Краткое задание 1 -
Определите, согласуются ли с дневниковым отрывком следующие утверждения: (a) Сутцо не любит невесту, которую ему прочат сестры; (b) во время разговора играли в шахматы; (c) Сутцо предстоит уехать в Варшаву. На каждое ответьте «да» или «нет» и приведите точную цитату из отрывка, на которой основан ответ.
Краткое задание 2 -
Напишите продолжение дневникового отрывка, начав сразу после его последней фразы.

Отрывок -
════════════════════

<…>
Сейчас три часа, он [Сутцо] только что ушел. Сперва мы просто болтали, я жаловалась, что скоро умру. Тетя не отходила ни на шаг, но Казимиру это докучало, и мне тоже, я села за рояль, и до того, как подошла тетя, он сказал мне такое, от чего меня пробрал озноб. Сестры его женят, но он не любит невесту, которую ему прочат.
– Тогда не женитесь. Поверьте, это безумие.
Но все равно я уже не могла его отпустить, пока не узнаю… Мы играли в карты, в дурака, – любимая игра прислуги в России.
– Вы женитесь на мадемуазель де Байоль? – написала я ему на тетрадке.
– Нет, она еще старше, – написал он в ответ. <…>
Понедельник, 14 июня 1880 года
Перечитываю минувшее: у меня от него захватывает дух.
Помню, когда входил Кассаньяк, у меня дух захватывало; я не в состоянии описать ни как он себя вел, ни что я при этом чувствовала… Когда я протягивала ему руку, все мое существо к нему стремилось. А потом я словно улетала, исчезала, избавлялась от телесной оболочки. У меня будто крылья вырастали, и мне было невыносимо страшно, что часы проходят так быстро! И ничего-то я не понимала!.. Жаль, что природа этих записей не дает мне возможности выделить важные события особо: все у меня перемешано. А кроме того, честно говоря, я немного преувеличивала всякие свои занятия, чтобы показать, что я существовала отдельно от Кассаньяка. Хотя теперь, когда мысленно вновь переживаю эти события, я с изумлением обнаруживаю, что они неотделимы от всего прочего. Но ведь так и бывает в жизни, правда же?
А все-таки есть такие вещи, такие события, люди, что их хочется выделить особо и замкнуть в драгоценном ларце на золотой ключ.
– Вы освободитесь из-под его власти, когда почувствуете свое превосходство над ним, – сказал Жюлиан.
Не потому ли я набросилась на работу, что мне необходимо было написать его портрет? <…>
Пятница, 18 июня 1880 года
<…> А вечером пришел Сутцо. Я было подумала, что унылое выражение у него на лице вызвано любовью, но оказалось, что есть и другая причина: в качестве управляющего банком своего шурина он должен уехать не то в Бухарест, не то в Лилль. <…>
Бедняга, все-таки мне его немного жаль. <…> Сто раз он принимался целовать мне руки и умолял думать о нем.

════════════════════

Фрагменты набора данных -
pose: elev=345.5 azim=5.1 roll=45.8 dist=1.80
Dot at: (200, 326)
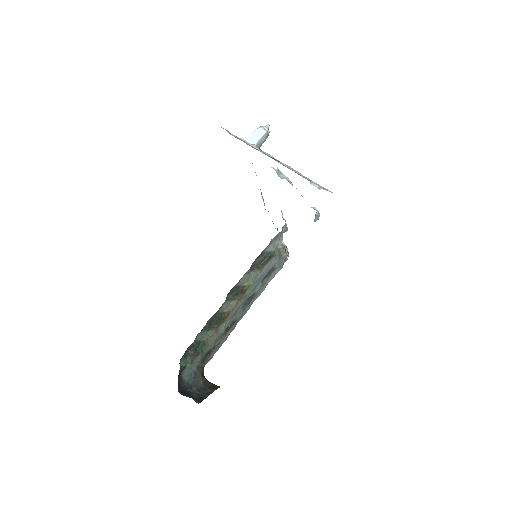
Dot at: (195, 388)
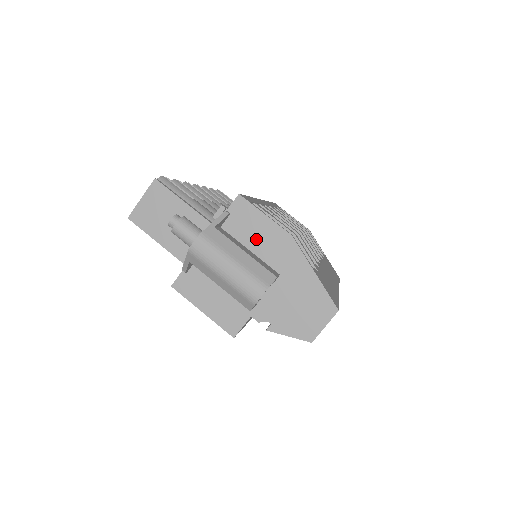
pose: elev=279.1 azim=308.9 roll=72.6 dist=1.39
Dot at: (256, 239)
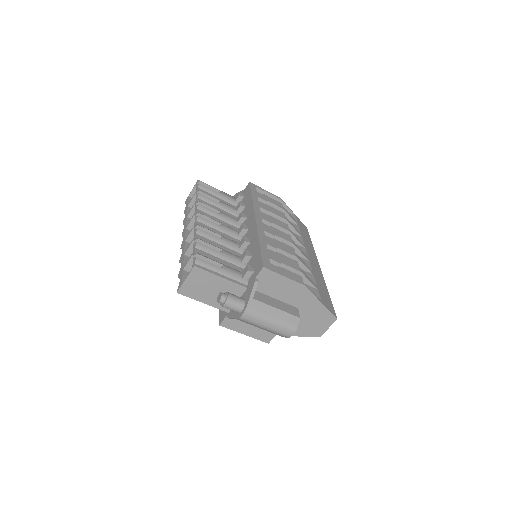
Dot at: (279, 291)
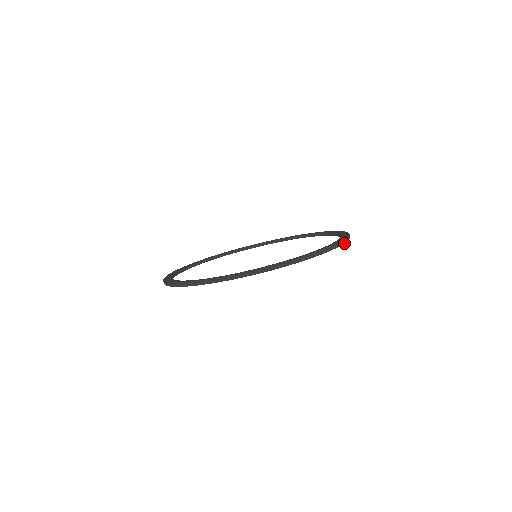
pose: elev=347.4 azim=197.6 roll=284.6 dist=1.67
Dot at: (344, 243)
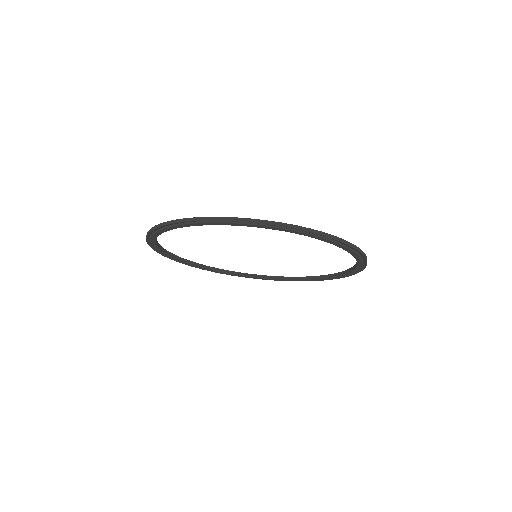
Dot at: occluded
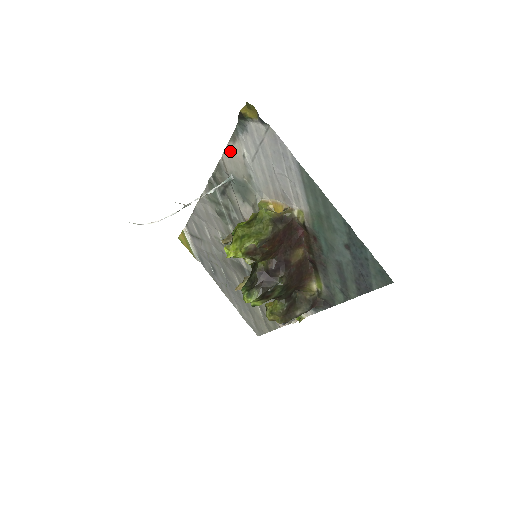
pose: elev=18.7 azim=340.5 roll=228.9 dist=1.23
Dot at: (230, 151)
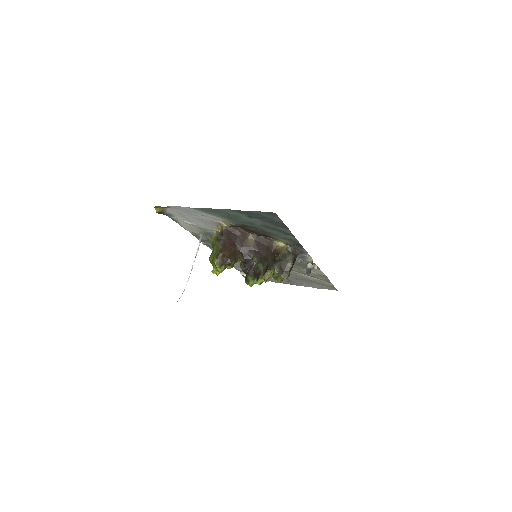
Dot at: (184, 226)
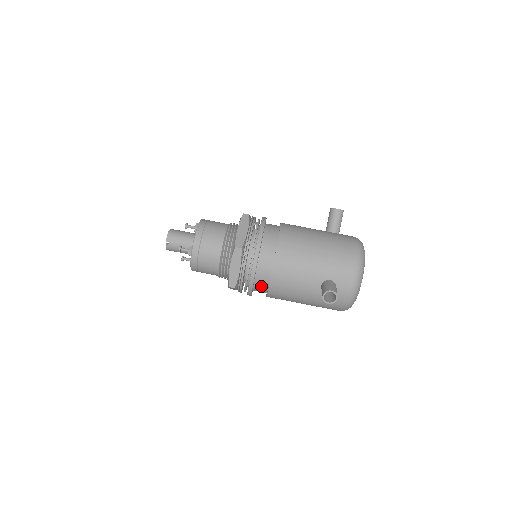
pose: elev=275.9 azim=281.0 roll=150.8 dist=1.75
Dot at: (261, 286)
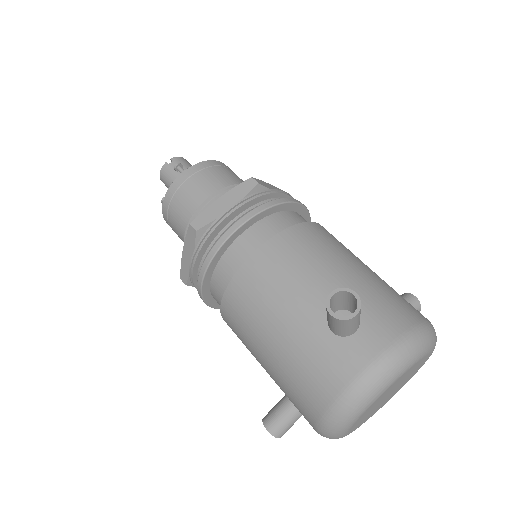
Dot at: (233, 262)
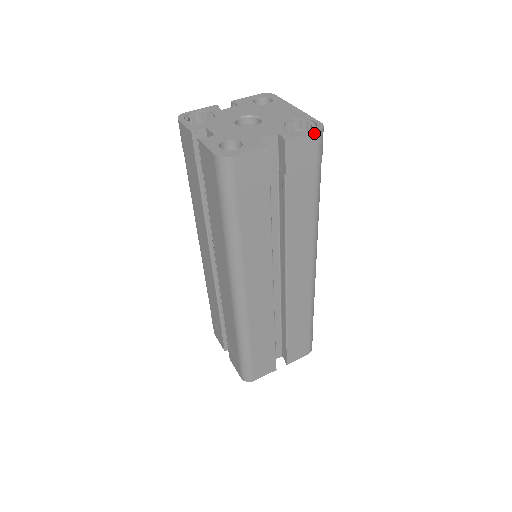
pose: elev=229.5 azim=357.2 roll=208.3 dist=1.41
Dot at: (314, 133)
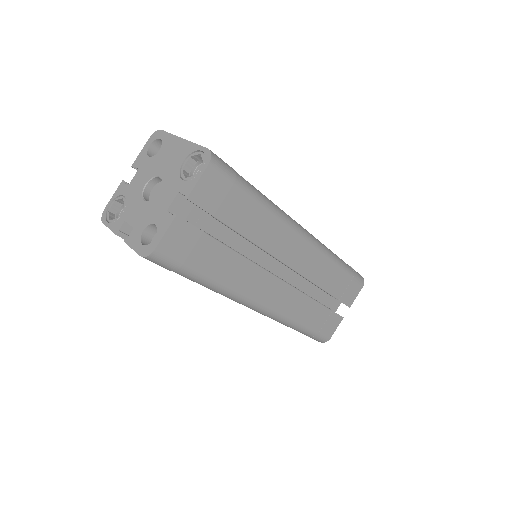
Dot at: (206, 169)
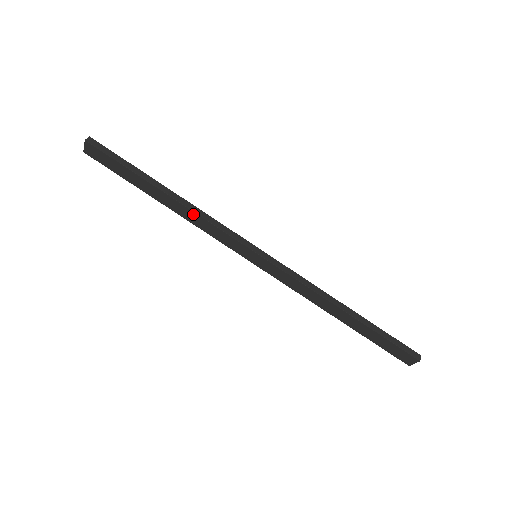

════════════════════

Письменный ответ 1 -
(a) Да: «Сестры его женят, но он не любит невесту, которую ему прочат».
(b) Нет: «Мы играли в карты, в дурака, – любимая игра прислуги в России».
(c) Нет: «он должен уехать не то в Бухарест, не то в Лилль».

Письменный ответ 2 -
– Вы станете изредка обо мне вспоминать, скажите, станете?
– Если будет время! <…>
Мы оба стояли в дверях гостиной, и, чтобы у него осталось обо мне возвышенное воспоминание, я с важностью протянула ему руку для поцелуя, потом мы с тою же важностью пожали друг другу руки.
Вы знаете, в последние дни Париж буквально помешался на маленьких свинках. Считается, будто они приносят удачу, их делают из золота, эмали, драгоценных камней – из чего угодно. Я два дня проносила медную. В мастерской утверждают, что благодаря этой свинке у меня хорошо получился кусок картины. Ну так вот, бедняжка Казимир увез эту свинку на память обо мне.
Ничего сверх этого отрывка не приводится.